Auf dem südlichen Brückenkopf der Friedensbrücke befindet sich ein echtes Meisterwerk: der Hafenarbeiter des belgischen Bildhauers Constantin Meunier. 1893 entstanden, wurde er vom Unternehmer und Leiter der Cassella-Werke Friedrich Ludwig von Gans erworben und 1910 hier, am damaligen Westhafen, aufgestellt. Ein gleichzeitig gestiftetes Werk desselben Künstlers ist der Sämann, der im Günthersburgpark steht.

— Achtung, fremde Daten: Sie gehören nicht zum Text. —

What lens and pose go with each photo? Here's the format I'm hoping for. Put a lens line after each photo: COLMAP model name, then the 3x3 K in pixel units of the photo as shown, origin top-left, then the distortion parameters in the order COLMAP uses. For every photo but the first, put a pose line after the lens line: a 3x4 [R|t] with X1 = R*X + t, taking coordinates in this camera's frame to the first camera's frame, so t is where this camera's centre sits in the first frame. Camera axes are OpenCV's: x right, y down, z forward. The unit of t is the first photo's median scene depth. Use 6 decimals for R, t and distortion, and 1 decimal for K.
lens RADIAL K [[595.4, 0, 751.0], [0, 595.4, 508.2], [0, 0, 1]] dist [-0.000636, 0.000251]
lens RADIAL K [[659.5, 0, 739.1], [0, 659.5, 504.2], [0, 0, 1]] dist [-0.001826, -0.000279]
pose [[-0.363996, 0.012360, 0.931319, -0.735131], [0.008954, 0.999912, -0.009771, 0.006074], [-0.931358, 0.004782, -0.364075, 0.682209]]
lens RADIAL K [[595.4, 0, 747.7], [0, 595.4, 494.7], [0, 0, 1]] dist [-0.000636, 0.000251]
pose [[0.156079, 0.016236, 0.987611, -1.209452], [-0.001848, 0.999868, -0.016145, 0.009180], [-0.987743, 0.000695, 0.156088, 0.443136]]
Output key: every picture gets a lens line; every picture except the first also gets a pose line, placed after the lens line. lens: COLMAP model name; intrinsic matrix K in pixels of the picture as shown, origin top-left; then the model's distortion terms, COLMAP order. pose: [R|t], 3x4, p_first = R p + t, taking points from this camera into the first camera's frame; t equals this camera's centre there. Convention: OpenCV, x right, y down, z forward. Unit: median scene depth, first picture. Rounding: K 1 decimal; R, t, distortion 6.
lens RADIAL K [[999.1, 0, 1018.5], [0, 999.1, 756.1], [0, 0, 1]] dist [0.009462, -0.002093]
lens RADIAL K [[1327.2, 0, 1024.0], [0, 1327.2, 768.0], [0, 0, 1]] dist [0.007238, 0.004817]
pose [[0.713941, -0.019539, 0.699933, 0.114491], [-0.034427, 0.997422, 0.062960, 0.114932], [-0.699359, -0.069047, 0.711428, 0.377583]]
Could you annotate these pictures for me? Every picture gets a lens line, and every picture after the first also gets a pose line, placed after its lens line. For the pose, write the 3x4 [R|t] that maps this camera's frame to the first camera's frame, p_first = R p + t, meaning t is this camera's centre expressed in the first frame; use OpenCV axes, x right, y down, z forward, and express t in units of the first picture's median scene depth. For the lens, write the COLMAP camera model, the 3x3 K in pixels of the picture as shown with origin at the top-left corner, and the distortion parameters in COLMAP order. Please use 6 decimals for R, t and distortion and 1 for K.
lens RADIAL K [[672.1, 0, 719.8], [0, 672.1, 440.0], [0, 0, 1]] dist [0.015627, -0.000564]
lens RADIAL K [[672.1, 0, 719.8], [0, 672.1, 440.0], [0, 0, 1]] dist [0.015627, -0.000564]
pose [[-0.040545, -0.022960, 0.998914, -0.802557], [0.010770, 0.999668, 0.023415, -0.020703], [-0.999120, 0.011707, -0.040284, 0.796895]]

Die Haltung der lebensgroßen Bronzefigur entspricht griechisch-antiken Statuen. So sind Standbein und Spielbein ausgebildet, und ihnen folgen Stellung und Bewegung aller anderen Körperteile. Im Unterschied zu antiken Diskuswerfern und Göttern ist der Hafenarbeiter allerdings bekleidet; er trägt Arbeitskleidung, unter anderem eine Kapuze, die beim Schleppen der schweren Jutesäcke den Nacken schützte. Und auch das Thema ist neu – die Darstellung arbeitender Menschen setzte sich Ende des 19. Jahrhunderts gerade erst durch, noch galt sie als der Kunst nicht angemessen.
Schaut man in der Zeit etwas nach vorn, so begegnen 20, 30 Jahre später Figuren von Arbeitern in großer Zahl; in der Kunst des Sozialismus wie auch des Nationalsozialismus sind sie geradezu ein Hauptthema. Aber eben "in Masse" – und der Kontrast verdeutlicht ein weiteres Merkmal des Hafenarbeiters: Er vertritt nicht "eine Rasse oder eine Klasse" (wie Michael Hierholzer herausstreicht; 15.8.2005, FAZ), es handelt sich nicht um ein Exemplar einer bestimmten Berufsgruppe, vielmehr tritt uns mit ihm ein menschliches Individuum entgegen. Indem er die Haltung mit den Helden und Göttern teilt, strahlt er Würde aus; er verficht Individualität und Selbstbestimmung – gerade auch in unserer Zeit an diesem Ort: Indem er sich direkt an einer der meistbefahrenen Straßen der Stadt behauptet, steht er für die Standhaftigkeit des Einzelnen inmitten des modernen Getriebes.